Task inputs START
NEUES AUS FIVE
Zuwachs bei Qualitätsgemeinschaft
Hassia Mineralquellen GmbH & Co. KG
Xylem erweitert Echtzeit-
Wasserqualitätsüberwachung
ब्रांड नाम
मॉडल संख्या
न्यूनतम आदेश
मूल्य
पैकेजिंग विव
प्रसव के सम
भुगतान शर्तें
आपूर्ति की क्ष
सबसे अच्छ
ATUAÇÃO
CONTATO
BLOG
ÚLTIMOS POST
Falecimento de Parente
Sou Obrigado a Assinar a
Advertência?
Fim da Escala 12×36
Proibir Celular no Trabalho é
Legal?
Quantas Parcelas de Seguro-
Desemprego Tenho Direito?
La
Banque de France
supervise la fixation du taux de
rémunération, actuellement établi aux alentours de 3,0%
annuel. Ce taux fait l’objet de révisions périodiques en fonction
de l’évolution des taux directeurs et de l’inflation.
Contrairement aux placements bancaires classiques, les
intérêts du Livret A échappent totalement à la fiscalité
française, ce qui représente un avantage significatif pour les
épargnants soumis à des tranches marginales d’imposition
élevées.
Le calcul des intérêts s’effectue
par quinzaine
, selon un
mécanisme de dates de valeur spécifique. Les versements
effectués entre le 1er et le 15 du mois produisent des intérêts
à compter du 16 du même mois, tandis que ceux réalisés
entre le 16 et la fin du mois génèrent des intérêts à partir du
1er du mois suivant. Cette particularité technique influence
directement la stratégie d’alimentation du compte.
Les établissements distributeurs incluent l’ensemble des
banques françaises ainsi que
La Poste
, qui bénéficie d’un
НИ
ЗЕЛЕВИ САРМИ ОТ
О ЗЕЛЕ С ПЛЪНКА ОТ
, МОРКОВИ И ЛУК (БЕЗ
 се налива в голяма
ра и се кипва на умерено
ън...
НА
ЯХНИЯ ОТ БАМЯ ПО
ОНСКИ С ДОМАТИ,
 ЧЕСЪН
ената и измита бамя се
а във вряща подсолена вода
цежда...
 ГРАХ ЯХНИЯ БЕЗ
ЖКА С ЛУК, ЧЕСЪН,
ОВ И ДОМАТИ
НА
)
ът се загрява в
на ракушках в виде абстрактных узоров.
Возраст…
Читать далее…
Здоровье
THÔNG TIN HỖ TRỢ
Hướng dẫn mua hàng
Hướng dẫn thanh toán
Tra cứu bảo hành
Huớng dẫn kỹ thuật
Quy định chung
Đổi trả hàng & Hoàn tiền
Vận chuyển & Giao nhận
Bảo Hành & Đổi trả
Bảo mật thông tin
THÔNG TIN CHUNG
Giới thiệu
Task inputs END
▸ Instructions for the task
Could you print all of the lines above, word for word and unchanged?

▸ Result
NEUES AUS FIVE
Zuwachs bei Qualitätsgemeinschaft
Hassia Mineralquellen GmbH & Co. KG
Xylem erweitert Echtzeit-
Wasserqualitätsüberwachung
ब्रांड नाम
मॉडल संख्या
न्यूनतम आदेश
मूल्य
पैकेजिंग विव
प्रसव के सम
भुगतान शर्तें
आपूर्ति की क्ष
सबसे अच्छ
ATUAÇÃO
CONTATO
BLOG
ÚLTIMOS POST
Falecimento de Parente
Sou Obrigado a Assinar a
Advertência?
Fim da Escala 12×36
Proibir Celular no Trabalho é
Legal?
Quantas Parcelas de Seguro-
Desemprego Tenho Direito?
La
Banque de France
supervise la fixation du taux de
rémunération, actuellement établi aux alentours de 3,0%
annuel. Ce taux fait l’objet de révisions périodiques en fonction
de l’évolution des taux directeurs et de l’inflation.
Contrairement aux placements bancaires classiques, les
intérêts du Livret A échappent totalement à la fiscalité
française, ce qui représente un avantage significatif pour les
épargnants soumis à des tranches marginales d’imposition
élevées.
Le calcul des intérêts s’effectue
par quinzaine
, selon un
mécanisme de dates de valeur spécifique. Les versements
effectués entre le 1er et le 15 du mois produisent des intérêts
à compter du 16 du même mois, tandis que ceux réalisés
entre le 16 et la fin du mois génèrent des intérêts à partir du
1er du mois suivant. Cette particularité technique influence
directement la stratégie d’alimentation du compte.
Les établissements distributeurs incluent l’ensemble des
banques françaises ainsi que
La Poste
, qui bénéficie d’un
НИ
ЗЕЛЕВИ САРМИ ОТ
О ЗЕЛЕ С ПЛЪНКА ОТ
, МОРКОВИ И ЛУК (БЕЗ
 се налива в голяма
ра и се кипва на умерено
ън...
НА
ЯХНИЯ ОТ БАМЯ ПО
ОНСКИ С ДОМАТИ,
 ЧЕСЪН
ената и измита бамя се
а във вряща подсолена вода
цежда...
 ГРАХ ЯХНИЯ БЕЗ
ЖКА С ЛУК, ЧЕСЪН,
ОВ И ДОМАТИ
НА
)
ът се загрява в
на ракушках в виде абстрактных узоров.
Возраст…
Читать далее…
Здоровье
THÔNG TIN HỖ TRỢ
Hướng dẫn mua hàng
Hướng dẫn thanh toán
Tra cứu bảo hành
Huớng dẫn kỹ thuật
Quy định chung
Đổi trả hàng & Hoàn tiền
Vận chuyển & Giao nhận
Bảo Hành & Đổi trả
Bảo mật thông tin
THÔNG TIN CHUNG
Giới thiệu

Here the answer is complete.